(WORK REQUIRED)
Edit the entries below by replacing "игроком" with "участником" everywhere it appears, keeping everything else the same, and leave the pictures out of your answer.

Stored dataset entries:
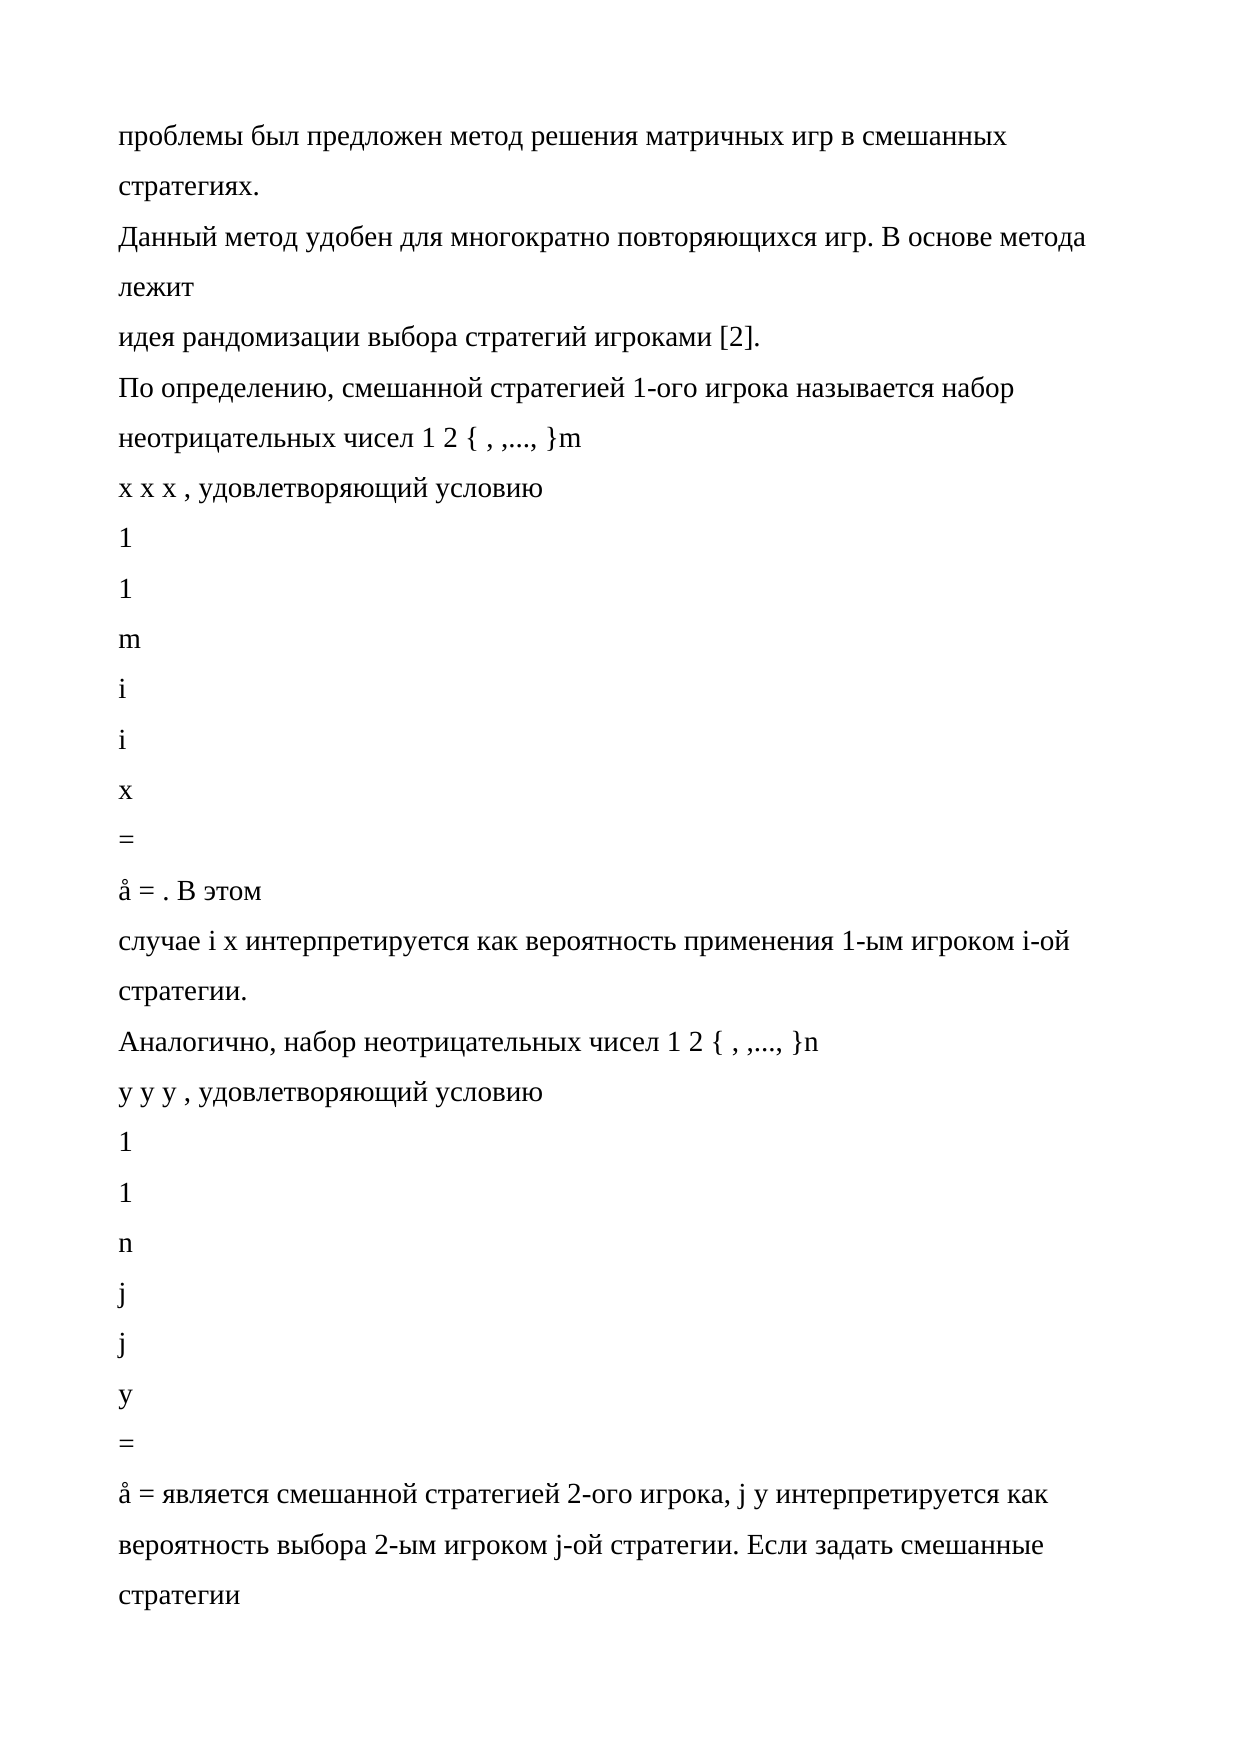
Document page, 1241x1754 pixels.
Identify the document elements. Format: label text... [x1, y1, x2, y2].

text n [118, 1225, 1122, 1258]
text неотрицательных чисел 1 2 { , ,..., }m [118, 420, 1122, 453]
text x [118, 772, 1122, 806]
text 1 [118, 1175, 1122, 1208]
text j [118, 1326, 1122, 1359]
text y [118, 1376, 1122, 1409]
text x x x , удовлетворяющий условию [118, 470, 1122, 504]
text j [118, 1275, 1122, 1309]
text По определению, смешанной стратегией 1-ого игрока называется набор [118, 370, 1122, 403]
text å = является смешанной стратегией 2-ого игрока, j y интерпретируется как [118, 1477, 1122, 1510]
text 1 [118, 571, 1122, 604]
text проблемы был предложен метод решения матричных игр в смешанных стратегиях. [118, 118, 1122, 202]
text Аналогично, набор неотрицательных чисел 1 2 { , ,..., }n [118, 1024, 1122, 1057]
text идея рандомизации выбора стратегий игроками [2]. [118, 319, 1122, 353]
text m [118, 621, 1122, 655]
text i [118, 722, 1122, 755]
text å = . В этом [118, 873, 1122, 906]
text 1 [118, 521, 1122, 554]
text Данный метод удобен для многократно повторяющихся игр. В основе метода лежит [118, 219, 1122, 303]
text y y y , удовлетворяющий условию [118, 1074, 1122, 1108]
text = [118, 1426, 1122, 1460]
text вероятность выбора 2-ым игроком j-ой стратегии. Если задать смешанные стратегии [118, 1527, 1122, 1611]
text = [118, 822, 1122, 856]
text 1 [118, 1124, 1122, 1158]
text i [118, 672, 1122, 705]
text случае i x интерпретируется как вероятность применения 1-ым игроком i-ой стратегии. [118, 923, 1122, 1007]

(WORKED ANSWER)
Document page, 1241x1754 pixels.
Identify the document elements. Format: label text... [x1, y1, x2, y2].

text n [118, 1225, 1122, 1258]
text неотрицательных чисел 1 2 { , ,..., }m [118, 420, 1122, 453]
text x [118, 772, 1122, 806]
text 1 [118, 1175, 1122, 1208]
text j [118, 1326, 1122, 1359]
text y [118, 1376, 1122, 1409]
text x x x , удовлетворяющий условию [118, 470, 1122, 504]
text j [118, 1275, 1122, 1309]
text По определению, смешанной стратегией 1-ого игрока называется набор [118, 370, 1122, 403]
text å = является смешанной стратегией 2-ого игрока, j y интерпретируется как [118, 1477, 1122, 1510]
text 1 [118, 571, 1122, 604]
text проблемы был предложен метод решения матричных игр в смешанных стратегиях. [118, 118, 1122, 202]
text Аналогично, набор неотрицательных чисел 1 2 { , ,..., }n [118, 1024, 1122, 1057]
text идея рандомизации выбора стратегий игроками [2]. [118, 319, 1122, 353]
text m [118, 621, 1122, 655]
text i [118, 722, 1122, 755]
text å = . В этом [118, 873, 1122, 906]
text 1 [118, 521, 1122, 554]
text Данный метод удобен для многократно повторяющихся игр. В основе метода лежит [118, 219, 1122, 303]
text y y y , удовлетворяющий условию [118, 1074, 1122, 1108]
text = [118, 1426, 1122, 1460]
text вероятность выбора 2-ым участником j-ой стратегии. Если задать смешанные стратегии [118, 1527, 1122, 1611]
text = [118, 822, 1122, 856]
text 1 [118, 1124, 1122, 1158]
text i [118, 672, 1122, 705]
text случае i x интерпретируется как вероятность применения 1-ым участником i-ой стратегии. [118, 923, 1122, 1007]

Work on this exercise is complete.